Collected data

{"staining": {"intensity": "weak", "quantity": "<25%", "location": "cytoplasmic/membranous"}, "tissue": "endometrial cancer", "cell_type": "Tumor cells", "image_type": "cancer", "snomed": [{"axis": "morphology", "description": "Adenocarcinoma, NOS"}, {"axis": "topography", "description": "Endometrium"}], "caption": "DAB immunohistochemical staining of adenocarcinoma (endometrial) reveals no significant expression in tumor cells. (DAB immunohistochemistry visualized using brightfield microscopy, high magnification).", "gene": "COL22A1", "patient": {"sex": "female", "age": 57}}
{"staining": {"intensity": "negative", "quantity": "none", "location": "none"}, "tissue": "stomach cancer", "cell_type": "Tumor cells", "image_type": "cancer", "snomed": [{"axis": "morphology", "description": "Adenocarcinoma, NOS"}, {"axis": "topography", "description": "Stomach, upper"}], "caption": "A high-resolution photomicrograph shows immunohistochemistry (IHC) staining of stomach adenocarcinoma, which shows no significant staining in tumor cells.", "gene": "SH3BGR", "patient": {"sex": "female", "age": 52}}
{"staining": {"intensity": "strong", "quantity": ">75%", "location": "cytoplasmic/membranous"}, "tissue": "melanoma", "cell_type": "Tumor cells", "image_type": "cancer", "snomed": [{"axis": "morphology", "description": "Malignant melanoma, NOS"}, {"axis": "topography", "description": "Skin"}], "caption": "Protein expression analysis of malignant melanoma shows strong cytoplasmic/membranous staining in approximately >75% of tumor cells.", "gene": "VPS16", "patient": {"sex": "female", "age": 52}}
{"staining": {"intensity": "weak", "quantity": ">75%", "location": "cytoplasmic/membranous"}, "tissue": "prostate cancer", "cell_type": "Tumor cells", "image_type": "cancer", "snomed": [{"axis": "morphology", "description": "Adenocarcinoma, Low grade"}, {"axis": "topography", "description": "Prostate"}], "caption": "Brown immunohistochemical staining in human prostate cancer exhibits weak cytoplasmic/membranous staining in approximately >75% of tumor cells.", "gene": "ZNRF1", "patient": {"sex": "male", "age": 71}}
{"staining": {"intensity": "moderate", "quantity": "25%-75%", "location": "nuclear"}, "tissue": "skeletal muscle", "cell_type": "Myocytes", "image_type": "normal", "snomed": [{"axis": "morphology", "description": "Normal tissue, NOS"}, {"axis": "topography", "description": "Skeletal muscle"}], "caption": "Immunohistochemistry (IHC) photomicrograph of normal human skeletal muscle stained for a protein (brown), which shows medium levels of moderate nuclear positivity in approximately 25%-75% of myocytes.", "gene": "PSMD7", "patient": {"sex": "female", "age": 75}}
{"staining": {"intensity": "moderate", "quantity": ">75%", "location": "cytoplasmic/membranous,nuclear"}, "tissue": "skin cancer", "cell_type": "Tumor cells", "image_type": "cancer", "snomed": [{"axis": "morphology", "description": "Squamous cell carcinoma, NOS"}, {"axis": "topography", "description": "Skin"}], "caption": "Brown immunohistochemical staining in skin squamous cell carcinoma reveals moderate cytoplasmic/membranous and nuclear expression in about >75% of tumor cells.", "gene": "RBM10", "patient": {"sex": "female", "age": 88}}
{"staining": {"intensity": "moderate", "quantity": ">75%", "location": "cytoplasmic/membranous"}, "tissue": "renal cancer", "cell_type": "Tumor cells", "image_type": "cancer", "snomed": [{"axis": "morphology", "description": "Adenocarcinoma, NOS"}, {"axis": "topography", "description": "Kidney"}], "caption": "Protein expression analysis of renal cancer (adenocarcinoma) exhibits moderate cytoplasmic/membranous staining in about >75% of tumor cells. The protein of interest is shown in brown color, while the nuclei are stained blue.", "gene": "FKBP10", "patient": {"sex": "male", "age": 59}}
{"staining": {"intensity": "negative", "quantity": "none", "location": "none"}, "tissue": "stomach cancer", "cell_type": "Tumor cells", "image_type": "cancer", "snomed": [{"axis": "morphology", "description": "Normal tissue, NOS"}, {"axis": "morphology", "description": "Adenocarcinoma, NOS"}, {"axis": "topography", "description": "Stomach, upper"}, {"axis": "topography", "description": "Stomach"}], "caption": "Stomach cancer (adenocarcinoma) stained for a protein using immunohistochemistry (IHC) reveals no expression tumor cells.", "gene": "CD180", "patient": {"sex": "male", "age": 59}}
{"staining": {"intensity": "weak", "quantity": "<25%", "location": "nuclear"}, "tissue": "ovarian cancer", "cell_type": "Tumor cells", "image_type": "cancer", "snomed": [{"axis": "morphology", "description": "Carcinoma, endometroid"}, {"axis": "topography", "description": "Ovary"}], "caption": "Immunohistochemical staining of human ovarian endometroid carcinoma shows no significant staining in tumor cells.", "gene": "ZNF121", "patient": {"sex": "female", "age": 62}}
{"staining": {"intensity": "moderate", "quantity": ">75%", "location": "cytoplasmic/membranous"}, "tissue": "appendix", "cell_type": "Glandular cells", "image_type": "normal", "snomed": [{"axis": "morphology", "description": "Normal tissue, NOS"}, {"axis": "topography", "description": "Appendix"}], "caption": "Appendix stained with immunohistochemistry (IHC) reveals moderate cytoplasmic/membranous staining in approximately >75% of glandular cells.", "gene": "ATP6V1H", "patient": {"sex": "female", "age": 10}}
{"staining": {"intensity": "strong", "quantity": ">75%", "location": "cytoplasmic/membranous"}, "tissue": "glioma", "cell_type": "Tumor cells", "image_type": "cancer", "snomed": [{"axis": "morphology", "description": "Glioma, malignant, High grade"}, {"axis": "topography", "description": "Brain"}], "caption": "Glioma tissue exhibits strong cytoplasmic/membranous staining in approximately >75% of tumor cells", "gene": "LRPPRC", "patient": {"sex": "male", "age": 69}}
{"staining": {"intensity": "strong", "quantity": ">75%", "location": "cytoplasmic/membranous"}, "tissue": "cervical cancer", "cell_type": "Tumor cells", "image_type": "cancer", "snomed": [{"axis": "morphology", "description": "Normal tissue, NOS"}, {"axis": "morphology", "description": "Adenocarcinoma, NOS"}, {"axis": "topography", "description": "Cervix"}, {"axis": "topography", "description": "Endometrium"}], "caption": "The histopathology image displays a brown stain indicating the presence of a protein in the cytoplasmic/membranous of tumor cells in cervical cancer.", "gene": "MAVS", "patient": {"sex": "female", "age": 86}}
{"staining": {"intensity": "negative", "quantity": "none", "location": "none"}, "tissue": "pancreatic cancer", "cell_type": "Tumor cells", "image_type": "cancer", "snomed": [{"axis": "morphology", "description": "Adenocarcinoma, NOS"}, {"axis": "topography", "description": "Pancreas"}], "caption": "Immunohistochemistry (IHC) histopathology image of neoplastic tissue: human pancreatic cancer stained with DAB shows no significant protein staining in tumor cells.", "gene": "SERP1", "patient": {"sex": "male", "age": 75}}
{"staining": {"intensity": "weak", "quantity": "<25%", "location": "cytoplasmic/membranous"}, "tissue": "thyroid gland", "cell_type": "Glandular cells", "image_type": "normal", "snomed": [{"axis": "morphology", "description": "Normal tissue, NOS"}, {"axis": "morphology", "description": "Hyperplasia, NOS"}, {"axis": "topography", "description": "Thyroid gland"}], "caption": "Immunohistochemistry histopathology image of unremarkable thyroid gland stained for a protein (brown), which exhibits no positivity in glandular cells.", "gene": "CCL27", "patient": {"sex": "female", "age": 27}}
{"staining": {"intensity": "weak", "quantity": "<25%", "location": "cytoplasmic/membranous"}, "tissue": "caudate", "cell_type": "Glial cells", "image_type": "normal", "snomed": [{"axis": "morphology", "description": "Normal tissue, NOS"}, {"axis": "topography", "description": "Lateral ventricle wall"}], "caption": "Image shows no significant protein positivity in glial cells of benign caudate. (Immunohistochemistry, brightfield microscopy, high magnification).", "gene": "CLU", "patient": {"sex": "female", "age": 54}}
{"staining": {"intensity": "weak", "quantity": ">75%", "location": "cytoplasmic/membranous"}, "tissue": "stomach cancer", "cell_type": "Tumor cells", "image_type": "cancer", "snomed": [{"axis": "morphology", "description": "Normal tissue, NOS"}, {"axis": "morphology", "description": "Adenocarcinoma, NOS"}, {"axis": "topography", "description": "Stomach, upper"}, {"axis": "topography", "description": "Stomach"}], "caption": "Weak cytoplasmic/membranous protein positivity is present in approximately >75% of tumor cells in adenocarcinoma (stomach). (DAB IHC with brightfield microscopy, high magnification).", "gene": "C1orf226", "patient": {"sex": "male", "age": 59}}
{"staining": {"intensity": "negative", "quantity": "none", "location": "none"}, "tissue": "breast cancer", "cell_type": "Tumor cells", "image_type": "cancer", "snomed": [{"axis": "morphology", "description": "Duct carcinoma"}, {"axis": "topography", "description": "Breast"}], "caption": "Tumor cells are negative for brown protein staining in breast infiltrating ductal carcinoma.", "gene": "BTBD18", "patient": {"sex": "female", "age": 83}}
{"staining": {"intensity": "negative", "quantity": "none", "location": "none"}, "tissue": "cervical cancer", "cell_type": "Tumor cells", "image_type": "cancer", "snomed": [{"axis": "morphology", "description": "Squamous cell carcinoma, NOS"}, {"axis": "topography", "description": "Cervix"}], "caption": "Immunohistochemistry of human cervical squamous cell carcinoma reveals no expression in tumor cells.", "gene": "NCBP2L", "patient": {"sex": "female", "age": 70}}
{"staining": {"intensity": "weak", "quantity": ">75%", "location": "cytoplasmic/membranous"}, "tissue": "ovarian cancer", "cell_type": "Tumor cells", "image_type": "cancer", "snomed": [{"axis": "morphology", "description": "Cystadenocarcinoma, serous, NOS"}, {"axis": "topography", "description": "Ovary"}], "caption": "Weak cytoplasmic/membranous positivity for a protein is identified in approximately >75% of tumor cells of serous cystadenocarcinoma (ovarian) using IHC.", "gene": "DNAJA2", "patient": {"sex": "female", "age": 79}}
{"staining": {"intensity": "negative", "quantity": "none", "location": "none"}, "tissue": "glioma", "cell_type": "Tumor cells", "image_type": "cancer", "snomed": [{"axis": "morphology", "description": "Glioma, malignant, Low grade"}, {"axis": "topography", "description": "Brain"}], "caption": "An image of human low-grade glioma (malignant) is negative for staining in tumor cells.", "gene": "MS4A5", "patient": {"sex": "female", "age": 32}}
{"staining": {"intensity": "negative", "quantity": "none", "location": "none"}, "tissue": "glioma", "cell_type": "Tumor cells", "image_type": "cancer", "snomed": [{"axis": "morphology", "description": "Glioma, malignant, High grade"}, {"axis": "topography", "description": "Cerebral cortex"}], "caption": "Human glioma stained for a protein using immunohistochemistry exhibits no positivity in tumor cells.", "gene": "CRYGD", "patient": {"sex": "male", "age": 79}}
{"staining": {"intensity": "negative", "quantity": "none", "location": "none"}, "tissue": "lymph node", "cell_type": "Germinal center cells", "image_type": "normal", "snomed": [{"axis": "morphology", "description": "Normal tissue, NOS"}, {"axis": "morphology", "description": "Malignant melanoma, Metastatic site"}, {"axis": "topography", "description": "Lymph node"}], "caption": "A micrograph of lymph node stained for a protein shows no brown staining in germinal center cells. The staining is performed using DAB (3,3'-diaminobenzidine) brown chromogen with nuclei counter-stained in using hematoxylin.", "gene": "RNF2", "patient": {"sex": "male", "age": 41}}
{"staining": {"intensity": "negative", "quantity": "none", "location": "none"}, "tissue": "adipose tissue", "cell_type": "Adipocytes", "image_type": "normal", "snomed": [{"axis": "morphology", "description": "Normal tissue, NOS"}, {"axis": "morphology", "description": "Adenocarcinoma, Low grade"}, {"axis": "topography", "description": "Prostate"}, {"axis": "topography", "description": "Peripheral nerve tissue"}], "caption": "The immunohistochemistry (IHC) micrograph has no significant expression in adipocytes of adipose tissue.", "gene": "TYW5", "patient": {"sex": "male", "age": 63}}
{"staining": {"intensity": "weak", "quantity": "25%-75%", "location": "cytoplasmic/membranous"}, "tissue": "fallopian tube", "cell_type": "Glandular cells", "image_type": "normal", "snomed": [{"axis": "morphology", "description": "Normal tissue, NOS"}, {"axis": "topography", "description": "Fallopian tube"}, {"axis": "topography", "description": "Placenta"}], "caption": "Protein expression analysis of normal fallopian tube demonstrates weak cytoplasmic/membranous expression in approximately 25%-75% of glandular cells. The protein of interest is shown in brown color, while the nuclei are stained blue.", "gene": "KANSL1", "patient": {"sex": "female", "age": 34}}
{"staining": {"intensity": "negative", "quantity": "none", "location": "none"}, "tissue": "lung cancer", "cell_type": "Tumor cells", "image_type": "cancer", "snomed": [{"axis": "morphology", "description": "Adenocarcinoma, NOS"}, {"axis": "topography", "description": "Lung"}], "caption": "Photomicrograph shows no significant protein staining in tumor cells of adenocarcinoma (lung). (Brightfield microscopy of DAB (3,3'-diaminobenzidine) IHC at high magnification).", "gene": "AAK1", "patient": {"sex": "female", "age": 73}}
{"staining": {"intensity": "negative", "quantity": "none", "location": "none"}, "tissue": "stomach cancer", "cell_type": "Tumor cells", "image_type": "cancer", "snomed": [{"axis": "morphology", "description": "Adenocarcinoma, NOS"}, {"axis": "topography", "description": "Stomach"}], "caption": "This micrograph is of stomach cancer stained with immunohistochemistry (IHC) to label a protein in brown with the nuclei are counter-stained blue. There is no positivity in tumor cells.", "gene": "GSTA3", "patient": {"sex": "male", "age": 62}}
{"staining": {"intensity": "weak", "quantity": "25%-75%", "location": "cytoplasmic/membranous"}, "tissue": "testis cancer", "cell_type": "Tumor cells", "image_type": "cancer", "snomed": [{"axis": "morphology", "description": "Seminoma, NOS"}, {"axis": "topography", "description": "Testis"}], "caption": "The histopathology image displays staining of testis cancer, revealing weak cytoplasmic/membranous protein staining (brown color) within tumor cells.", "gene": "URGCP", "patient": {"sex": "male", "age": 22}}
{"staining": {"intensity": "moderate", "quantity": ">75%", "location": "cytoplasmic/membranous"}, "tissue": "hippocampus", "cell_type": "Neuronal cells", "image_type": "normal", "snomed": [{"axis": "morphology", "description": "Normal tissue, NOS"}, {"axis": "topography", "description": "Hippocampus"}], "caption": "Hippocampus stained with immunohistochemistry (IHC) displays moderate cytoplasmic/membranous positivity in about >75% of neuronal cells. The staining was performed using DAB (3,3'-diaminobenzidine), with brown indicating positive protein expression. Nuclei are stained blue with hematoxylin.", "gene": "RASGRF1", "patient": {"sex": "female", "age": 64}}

§ **WORK REQUIRED**
Extract from the records above the lines from the one containing "(IHC) photomicrograph of" to the one containing "staining in skin", both lines included, exactly as they appear and with nothing else.

§ **RESULT OF THE TASK**
{"staining": {"intensity": "moderate", "quantity": "25%-75%", "location": "nuclear"}, "tissue": "skeletal muscle", "cell_type": "Myocytes", "image_type": "normal", "snomed": [{"axis": "morphology", "description": "Normal tissue, NOS"}, {"axis": "topography", "description": "Skeletal muscle"}], "caption": "Immunohistochemistry (IHC) photomicrograph of normal human skeletal muscle stained for a protein (brown), which shows medium levels of moderate nuclear positivity in approximately 25%-75% of myocytes.", "gene": "PSMD7", "patient": {"sex": "female", "age": 75}}
{"staining": {"intensity": "moderate", "quantity": ">75%", "location": "cytoplasmic/membranous,nuclear"}, "tissue": "skin cancer", "cell_type": "Tumor cells", "image_type": "cancer", "snomed": [{"axis": "morphology", "description": "Squamous cell carcinoma, NOS"}, {"axis": "topography", "description": "Skin"}], "caption": "Brown immunohistochemical staining in skin squamous cell carcinoma reveals moderate cytoplasmic/membranous and nuclear expression in about >75% of tumor cells.", "gene": "RBM10", "patient": {"sex": "female", "age": 88}}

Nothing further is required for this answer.